TEMOS HOMEM!
Curtinhas CIX
TEMOS HOMEM!
v O nosso Presidente não cessa de me surpreender – e não serei caso único, temo bem.
v Agora foi quando veio qualificar de iniquidade fiscal a suspensão do pagamento dos subsídios de férias e de Natal aos funcionários públicos.
v Cria eu, na minha santa ignorância (influenciado, talvez, pelo “contrato social” de J. J. Rousseau e pelas sempre sensatas reflexões de I. Berlin), que os impostos se caracterizavam justamente por carecerem, em absoluto, de base contratual: o rendimento seria apropriado (extorquido, dirão uns tantos) no exercício de um poder soberano, a que não corresponde nenhuma contrapartida específica.
v Qual quê! O nosso Presidente acaba de arrumar definitivamente o assunto: se o Governo, forçado pelas circunstâncias, resolve suspender unilateralmente algumas cláusulas do contrato de trabalho da função pública, está, objectivamente, a apropriar-se de rendimentos - logo, a tributar.
v Vejo agora, claramente, que o facto de esses tais rendimentos pretensamente tributados nunca terem sido, nem nunca virem a ser colocados à disposição do pretenso contribuinte (no caso, o funcionário público) é, apenas, um detalhe sem importância. Para todos os efeitos práticos, é como se a mão direita se apressasse a tirar aquilo que a mão esquerda acabava de dar.
v Eis uma tese prenhe de ensinamentos. Se, quando está em cena o Estado, “não pagar” é sinónimo de “tributar”, então “pagar” só pode ser outra maneira de dizer “subsidiar” – e os contratos de trabalho que Estado e funcionários públicos se têm dado ao incómodo de celebrar são uma formalidade inútil. Que reduzir a factura do SNS é, bem vistas as coisas, um imposto dirigido à indústria farmacêutica. Que diminuir a despesa pública e aumentar os impostos são, afinal, uma e a mesma coisa. Que o princípio enformador dos Estados de Direito “No Taxation Without Representation”
nunca passou de um soundbyte bem imaginado por Jefferson e Hamilton. E por aí adiante.
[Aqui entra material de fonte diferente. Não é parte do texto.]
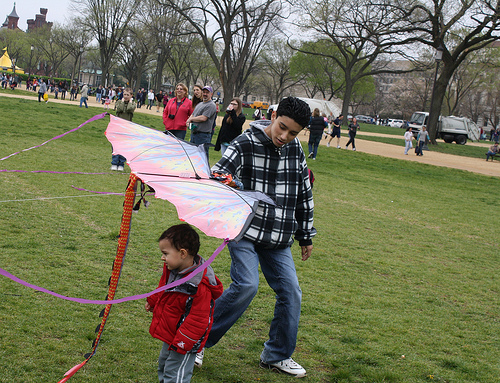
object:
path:
[0, 81, 499, 179]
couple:
[400, 125, 431, 157]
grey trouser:
[155, 341, 197, 382]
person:
[162, 82, 191, 141]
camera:
[166, 114, 175, 122]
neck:
[173, 97, 186, 103]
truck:
[405, 109, 470, 146]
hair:
[273, 94, 311, 130]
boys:
[190, 95, 316, 378]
v É claro que o Governo poderia ter sido mais hábil, oferecendo aos funcionários públicos um leque de alternativas: menor remuneração, remuneração igual com empréstimo patriótico, ou resolução do contrato de trabalho. Com o excelente pretexto de que a economia, tal como está hoje e se perspectiva para o futuro, não comporta de todo uma folha de salários tão pesada quanto esta que herdámos do passado. Não ocorreu a ninguém, nem ao nosso Presidente, nem ao nosso Ministro das Finanças. Mas também não se lhes pode pedir tudo.
v Talvez se esperasse que o nosso Presidente pusesse o dedo na ferida que esta controversa medida abre: não assenta em prioridades, nem tão-pouco as estabelece. Todos os funcionários públicos levam por igual. Quando, na realidade: uns estão afectos a funções de soberania e há que colocá-los num regime de excepção que garanta a exclusividade e os preserve de conflitos de interesses, outros exercem funções que, no dia a dia, se sobrepõem à iniciativa privada. Mas isso seria exigir uma ideia de Estado e de organização estatal a mentes que têm mais com que se preocupar.
v Por falar em funções de soberania, a proposta governamental tem uma subtileza que, ou passou despercebida ao nosso Presidente, ou não lhe suscitou quaisquer engulhos: a suspensão dos ditos subsídios é só para o aparelho administrativo do Estado. Órgãos de Soberania, como Presidente da República, Assembleia da República e (fica-se na dúvida) Tribunais escapam à razia, ainda que sejam pagos também pelo produto dos nossos impostos. O BdP, com o pretexto de que se trata de um organismo independente dotado de receitas próprias, fica de fora também – embora organismos semelhantes venham a ser abrangidos.
v Digno de registo é, ainda, a miopia de que o nosso Presidente parece padecer. Refiro-me ao congelamento das rendas habitacionais anteriores a 1990 - assunto sobre o qual nunca se lhe ouviu uma palavra.
v Aí, também, sucessivas leis condicionam a vontade de cidadãos, os senhorios, impedindo-os de auferir rendimentos que o normal funcionamento do mercado de arrendamento torna legítimos. Analogia por analogia, é como se o Estado tributasse os senhorios, e só eles, de forma desigual para, com não menor iniquidade, subsidiar de imediato os inquilinos. De cada um, o seu imposto; a cada um, o seu subsídio – como se mais nenhuma variável entrasse na equação.
v E assim se faz política neste pobre país!